Она, не обращая внимания на страшные гримасы, взяла его за уши и оттрепала. Я нагнулся над тарелкой.
- Не женись, Толька, - сказал он. - Будут тебе всякие тут… уши драть.
Он краснел, пыхтел, щурился, хотел грозно браниться - и не получалось.
ВИТАМИН "С"
Никого нет. Я на койке лежу один. У меня жар во всем теле и мутит. Только что мне снились яблоки. Холодные, упругие, в больших корзинах, покрытые капельками росы, кисло-сладкие. Мучительные, до дрожи вкусные яблоки. От этого кошмара я проснулся.
Сегодня я наконец понял, отчего меня мутит и что мне нужно. Я хочу яблок. Одно яблоко, пол-яблока, кусочек. Я не могу видеть на столе стеклянные банки с консервированными щами, огрызки селедки…
Я хочу яблок!
Утром ходил на рынок, но их, конечно, там нет; почему-то совсем устал, и нет сил съездить в Иркутск.
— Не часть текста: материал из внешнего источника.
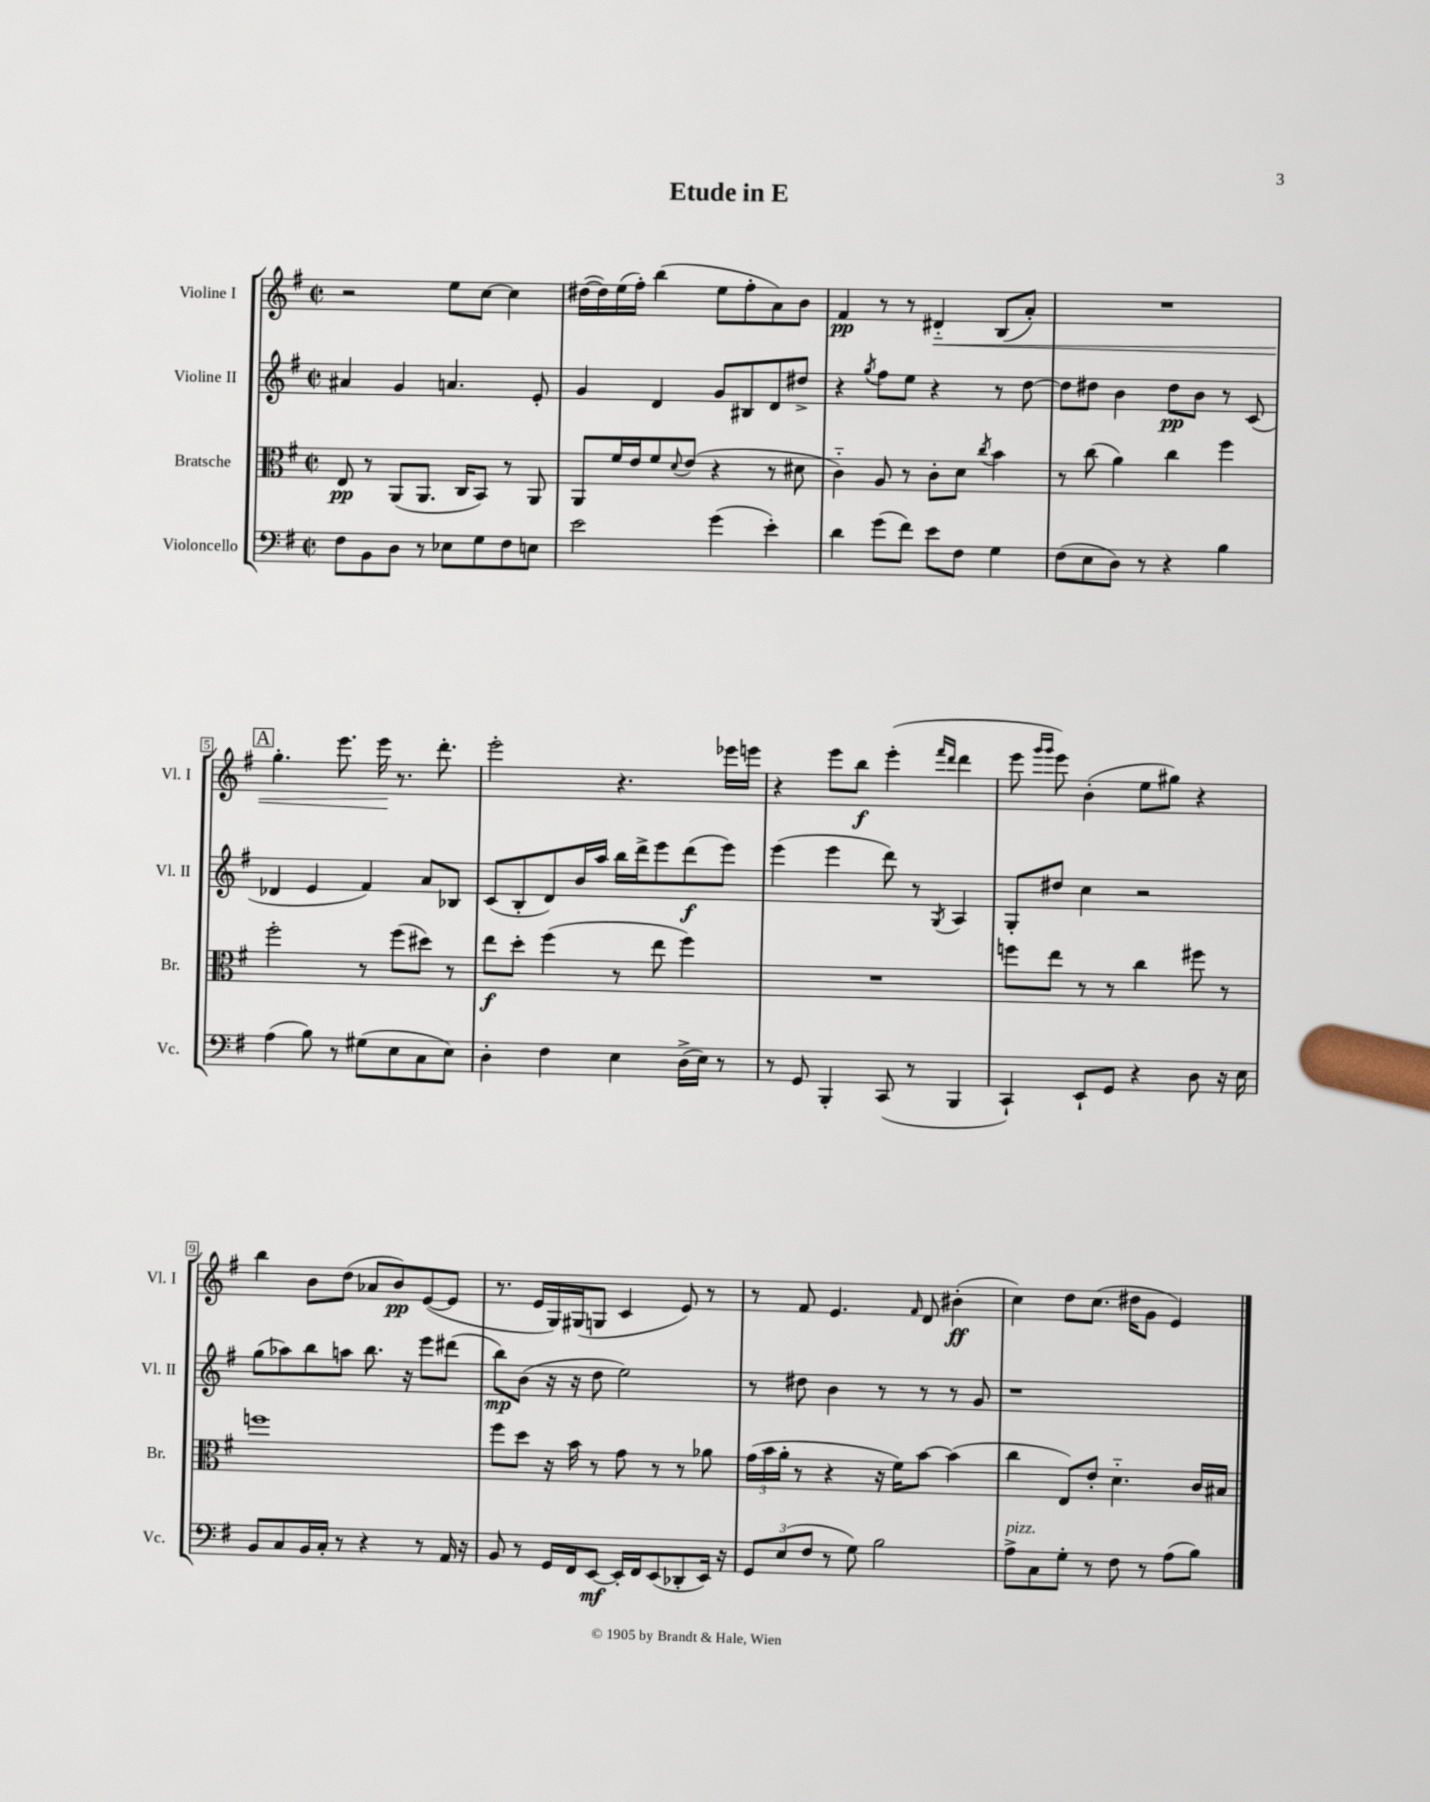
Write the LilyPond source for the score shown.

Будь у меня две тысячи рублей, я бы сел на самолет, полетел в Москву и привез бы яблок. Честное слово! Больше мне ничего не надо. Будь у меня двести рублей, я бы взял отпуск на полмесяца за свой счет и съездил бы…
С трудом достаю пиджак, выворачиваю карманы. С мелочью и с той же злополучной рваной трешкой тридцать два рубля.
Пришла уборщица Октябрина. Она тихо, как мышка, моет пол, и, когда она ползает на коленях и водит по доскам мокрой тряпкой, я рассматриваю ее худые, красные от воды руки, узкие плечики. У нее большие грязные босые ноги, потому что она шлепает по залитому водой полу.
- Октябрина, - говорю я, - вы положите у двери тряпку - мы будем вытирать ноги.
Она благодарно улыбается, и только теперь я начинаю понимать, какие мы все свиньи.
- Сколько вам лет, Октябрина?
- Двадцать два.
- Что вы? Вам на вид девятнадцать, не больше.
- Ну, вот еще! - смущенно и грустно смеется она. - У меня уже трое детей. Я старуха.